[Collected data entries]

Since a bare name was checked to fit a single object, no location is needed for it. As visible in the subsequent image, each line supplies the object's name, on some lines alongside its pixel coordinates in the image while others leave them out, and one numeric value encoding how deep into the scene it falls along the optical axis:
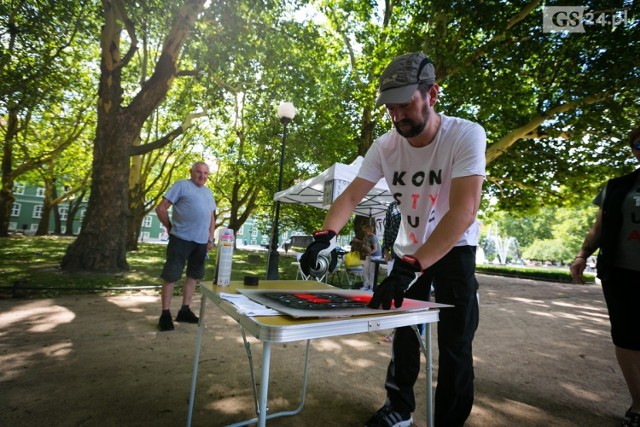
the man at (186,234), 4.26
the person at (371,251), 8.23
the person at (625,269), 2.26
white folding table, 1.04
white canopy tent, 7.78
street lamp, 8.70
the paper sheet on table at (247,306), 1.21
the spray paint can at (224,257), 1.92
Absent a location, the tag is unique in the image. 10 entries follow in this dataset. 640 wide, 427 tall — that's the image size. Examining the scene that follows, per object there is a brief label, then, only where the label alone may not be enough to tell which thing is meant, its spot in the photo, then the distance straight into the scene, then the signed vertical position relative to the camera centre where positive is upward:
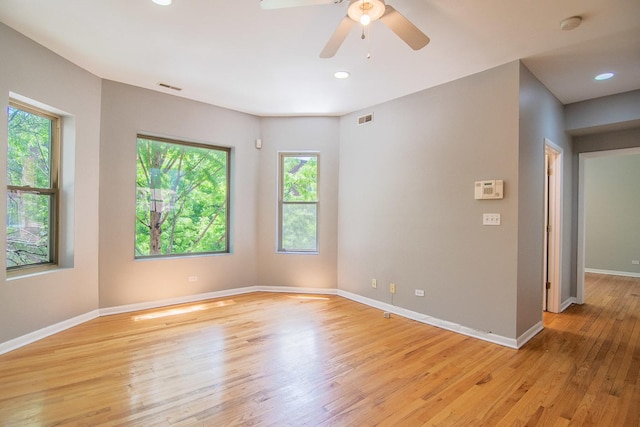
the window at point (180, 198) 4.07 +0.20
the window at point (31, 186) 2.90 +0.25
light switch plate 3.06 -0.04
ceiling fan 1.73 +1.21
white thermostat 3.02 +0.26
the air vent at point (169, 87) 3.73 +1.59
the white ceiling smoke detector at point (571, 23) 2.30 +1.51
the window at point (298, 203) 4.93 +0.16
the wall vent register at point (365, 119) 4.33 +1.39
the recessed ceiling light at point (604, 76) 3.20 +1.52
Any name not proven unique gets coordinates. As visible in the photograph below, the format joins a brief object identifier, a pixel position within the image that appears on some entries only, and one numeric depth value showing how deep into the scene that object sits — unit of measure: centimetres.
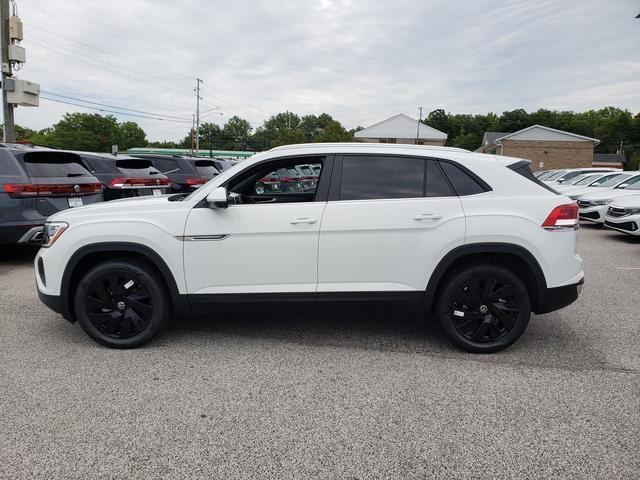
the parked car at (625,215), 955
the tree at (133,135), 12562
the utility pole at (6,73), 1284
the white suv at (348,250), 372
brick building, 5053
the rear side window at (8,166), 655
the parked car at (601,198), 1159
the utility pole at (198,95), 7360
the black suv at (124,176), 966
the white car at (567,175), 1860
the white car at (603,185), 1313
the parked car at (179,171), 1234
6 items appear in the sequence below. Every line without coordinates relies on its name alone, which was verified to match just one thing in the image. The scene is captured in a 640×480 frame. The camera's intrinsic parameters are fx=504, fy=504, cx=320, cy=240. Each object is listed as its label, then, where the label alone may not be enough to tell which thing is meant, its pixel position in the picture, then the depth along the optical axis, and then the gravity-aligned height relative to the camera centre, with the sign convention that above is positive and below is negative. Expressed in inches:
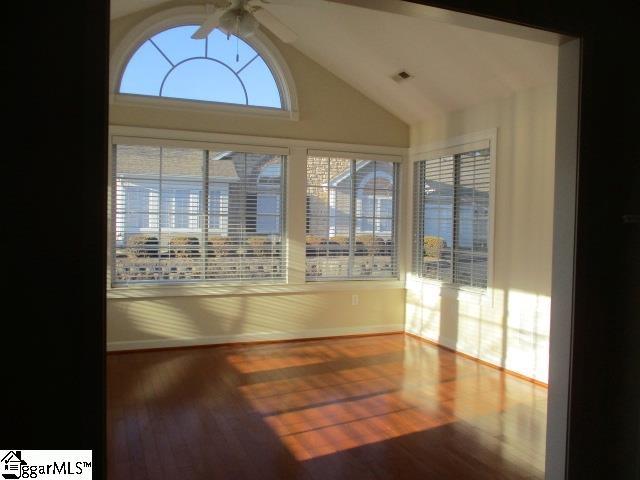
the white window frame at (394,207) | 223.0 +13.2
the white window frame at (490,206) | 185.3 +13.1
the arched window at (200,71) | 193.2 +64.1
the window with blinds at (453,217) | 192.2 +8.3
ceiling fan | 131.6 +58.4
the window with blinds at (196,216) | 192.2 +6.4
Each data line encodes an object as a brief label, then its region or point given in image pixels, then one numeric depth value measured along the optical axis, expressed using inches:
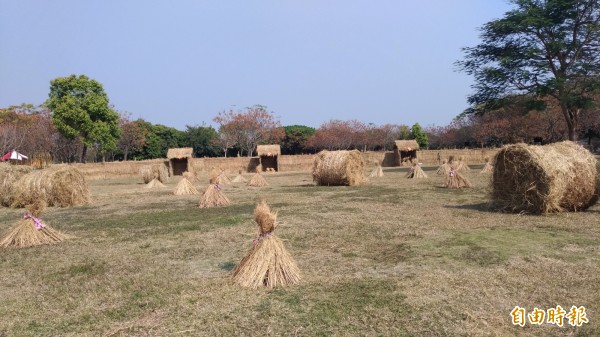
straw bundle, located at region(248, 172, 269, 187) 949.2
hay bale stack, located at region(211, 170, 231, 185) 1038.3
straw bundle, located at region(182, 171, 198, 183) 1167.6
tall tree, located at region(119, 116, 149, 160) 2385.6
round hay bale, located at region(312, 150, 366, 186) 863.1
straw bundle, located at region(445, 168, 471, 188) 747.4
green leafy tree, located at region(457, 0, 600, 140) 1192.8
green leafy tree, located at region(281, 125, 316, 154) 3016.7
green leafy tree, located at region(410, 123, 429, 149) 3129.9
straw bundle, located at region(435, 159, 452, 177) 1044.3
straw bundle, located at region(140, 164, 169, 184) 1096.6
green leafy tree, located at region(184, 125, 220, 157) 2901.1
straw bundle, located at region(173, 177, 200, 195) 765.6
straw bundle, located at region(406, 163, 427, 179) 1031.9
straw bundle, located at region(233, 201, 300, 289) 234.2
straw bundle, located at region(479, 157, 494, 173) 1106.6
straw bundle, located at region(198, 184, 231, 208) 581.6
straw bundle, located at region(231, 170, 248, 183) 1124.5
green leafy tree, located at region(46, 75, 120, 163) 1716.3
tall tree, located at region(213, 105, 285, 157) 2470.5
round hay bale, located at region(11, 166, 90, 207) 654.5
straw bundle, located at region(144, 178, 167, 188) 981.1
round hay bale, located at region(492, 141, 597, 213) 432.5
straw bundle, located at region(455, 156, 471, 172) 1032.8
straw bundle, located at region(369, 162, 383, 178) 1164.1
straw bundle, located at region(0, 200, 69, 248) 357.7
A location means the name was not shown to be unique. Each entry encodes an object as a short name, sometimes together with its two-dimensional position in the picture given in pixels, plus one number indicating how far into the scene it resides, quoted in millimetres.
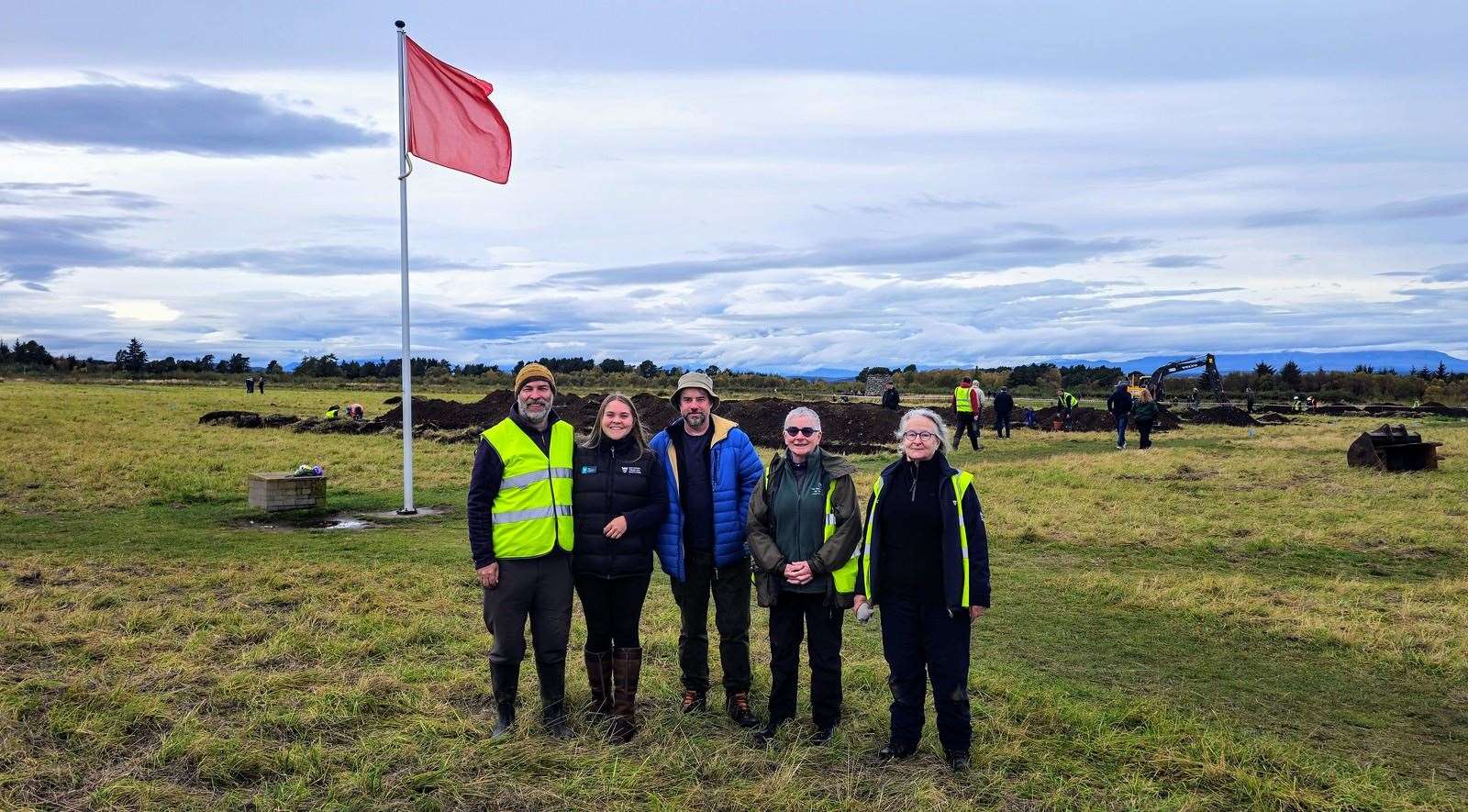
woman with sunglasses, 4832
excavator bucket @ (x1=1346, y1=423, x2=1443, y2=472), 16984
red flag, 13062
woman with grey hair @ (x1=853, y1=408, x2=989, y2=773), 4465
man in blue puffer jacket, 5156
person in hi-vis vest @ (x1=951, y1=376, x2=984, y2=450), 22016
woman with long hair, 4859
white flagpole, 13039
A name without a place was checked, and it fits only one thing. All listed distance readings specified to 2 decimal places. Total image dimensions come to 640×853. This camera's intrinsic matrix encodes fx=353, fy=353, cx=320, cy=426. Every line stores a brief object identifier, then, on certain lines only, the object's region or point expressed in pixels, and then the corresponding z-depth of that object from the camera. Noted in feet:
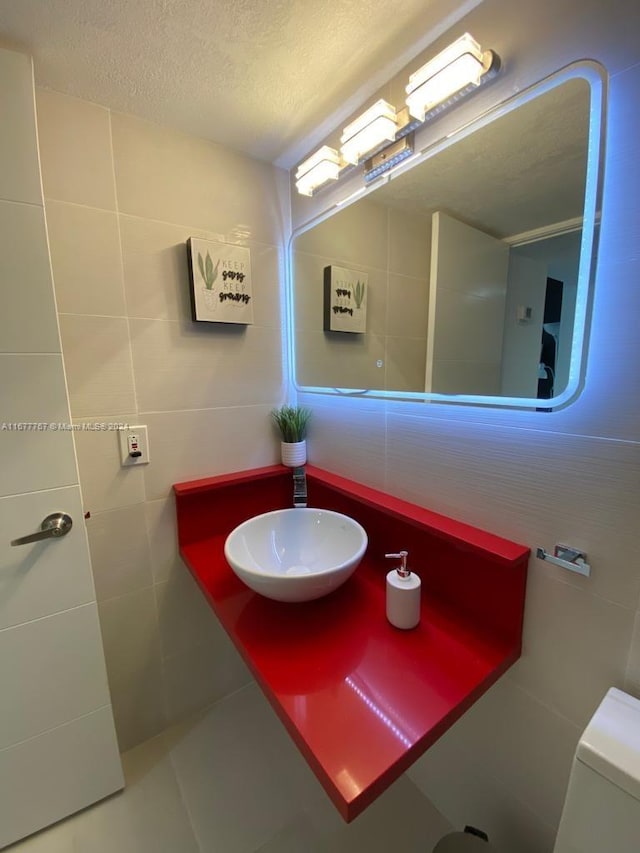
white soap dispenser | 2.87
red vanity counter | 2.10
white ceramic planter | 4.73
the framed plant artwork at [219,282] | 3.94
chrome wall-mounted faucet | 4.55
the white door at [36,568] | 2.75
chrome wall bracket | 2.35
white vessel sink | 3.65
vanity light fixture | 2.46
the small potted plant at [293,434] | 4.72
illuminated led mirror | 2.31
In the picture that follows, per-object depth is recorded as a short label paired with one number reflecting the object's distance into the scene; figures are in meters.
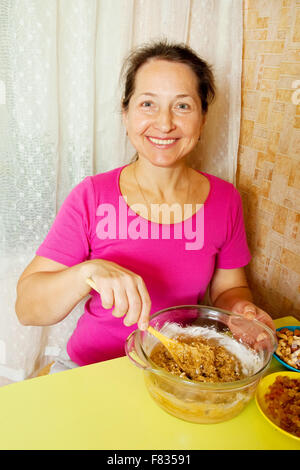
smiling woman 1.08
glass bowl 0.74
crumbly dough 0.83
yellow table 0.73
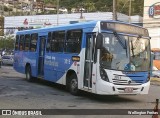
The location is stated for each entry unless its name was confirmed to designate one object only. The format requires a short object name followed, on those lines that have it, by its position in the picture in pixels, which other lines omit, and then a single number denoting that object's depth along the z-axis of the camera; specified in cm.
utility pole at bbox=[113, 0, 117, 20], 3152
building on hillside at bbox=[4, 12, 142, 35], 5728
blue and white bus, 1363
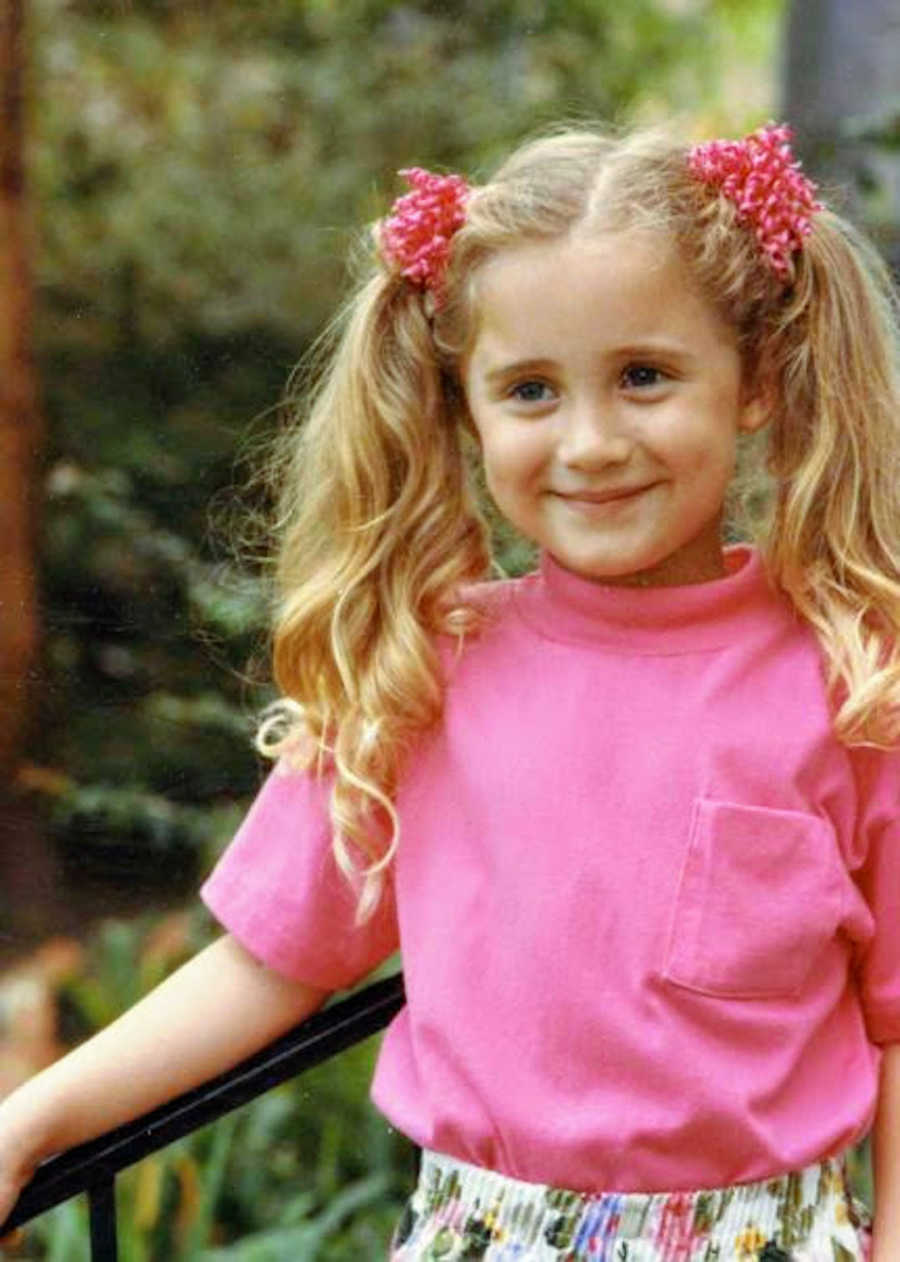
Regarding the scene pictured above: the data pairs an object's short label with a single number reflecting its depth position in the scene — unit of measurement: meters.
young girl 2.05
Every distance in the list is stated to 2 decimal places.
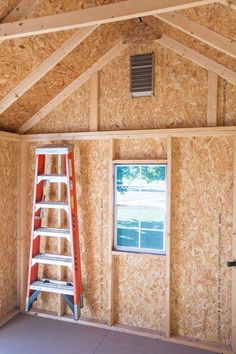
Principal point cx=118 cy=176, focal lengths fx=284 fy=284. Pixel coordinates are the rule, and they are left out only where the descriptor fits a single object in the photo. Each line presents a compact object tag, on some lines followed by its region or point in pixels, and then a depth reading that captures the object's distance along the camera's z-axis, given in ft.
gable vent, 10.53
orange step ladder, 10.71
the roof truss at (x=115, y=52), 7.60
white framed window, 10.60
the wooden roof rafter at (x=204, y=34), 7.59
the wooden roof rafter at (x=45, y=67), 8.93
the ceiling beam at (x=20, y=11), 7.41
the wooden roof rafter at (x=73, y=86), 10.94
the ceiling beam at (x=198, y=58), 9.59
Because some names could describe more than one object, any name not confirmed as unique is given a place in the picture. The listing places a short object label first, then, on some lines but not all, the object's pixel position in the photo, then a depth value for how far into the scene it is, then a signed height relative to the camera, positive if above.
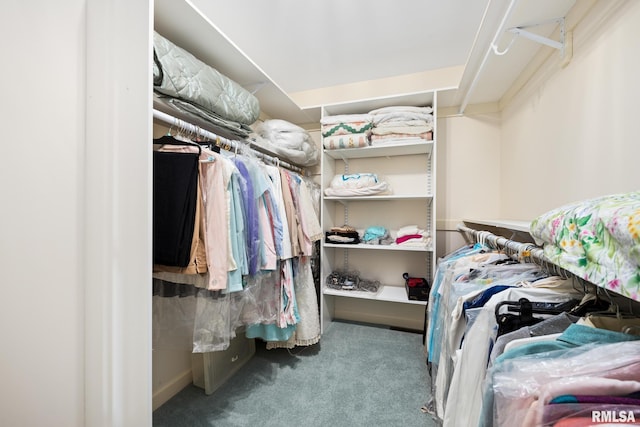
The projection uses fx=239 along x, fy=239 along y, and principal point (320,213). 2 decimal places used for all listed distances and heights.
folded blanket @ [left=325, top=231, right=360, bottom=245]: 2.03 -0.20
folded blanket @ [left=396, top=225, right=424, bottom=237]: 1.99 -0.14
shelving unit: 2.06 -0.05
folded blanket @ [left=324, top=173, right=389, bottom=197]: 1.95 +0.24
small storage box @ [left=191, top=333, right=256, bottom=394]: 1.42 -0.96
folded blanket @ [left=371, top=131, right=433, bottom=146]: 1.86 +0.61
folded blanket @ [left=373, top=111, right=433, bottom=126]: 1.87 +0.78
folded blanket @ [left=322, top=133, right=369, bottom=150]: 1.93 +0.60
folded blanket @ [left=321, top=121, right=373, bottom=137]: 1.96 +0.71
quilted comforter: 0.97 +0.61
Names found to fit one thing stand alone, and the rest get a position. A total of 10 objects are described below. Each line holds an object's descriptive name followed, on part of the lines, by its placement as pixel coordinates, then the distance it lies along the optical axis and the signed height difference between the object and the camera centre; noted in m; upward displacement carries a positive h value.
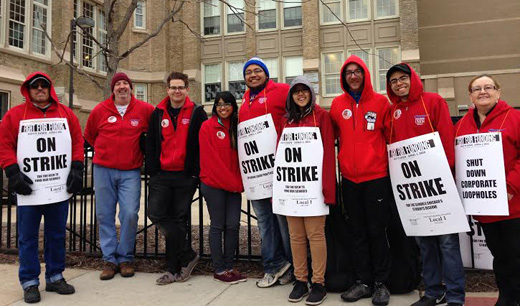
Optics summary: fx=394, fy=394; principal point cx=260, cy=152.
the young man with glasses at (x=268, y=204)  4.32 -0.36
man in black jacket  4.51 +0.06
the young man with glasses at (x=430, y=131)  3.47 +0.31
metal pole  16.75 +3.62
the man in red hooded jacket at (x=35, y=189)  4.03 -0.15
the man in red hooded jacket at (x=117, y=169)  4.68 +0.07
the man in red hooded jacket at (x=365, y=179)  3.69 -0.08
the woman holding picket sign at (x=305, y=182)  3.79 -0.10
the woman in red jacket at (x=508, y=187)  3.22 -0.17
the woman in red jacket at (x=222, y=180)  4.38 -0.08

__EXERCISE BRIEF__:
Copy all the lines above that hold the string "bale".

__TASK ANSWER__:
hay bale stack, located at region(211, 170, 231, 185) 1038.3
round hay bale, located at region(312, 150, 366, 186) 863.1
round hay bale, located at region(11, 166, 90, 207) 654.5
round hay bale, located at region(492, 141, 597, 213) 432.5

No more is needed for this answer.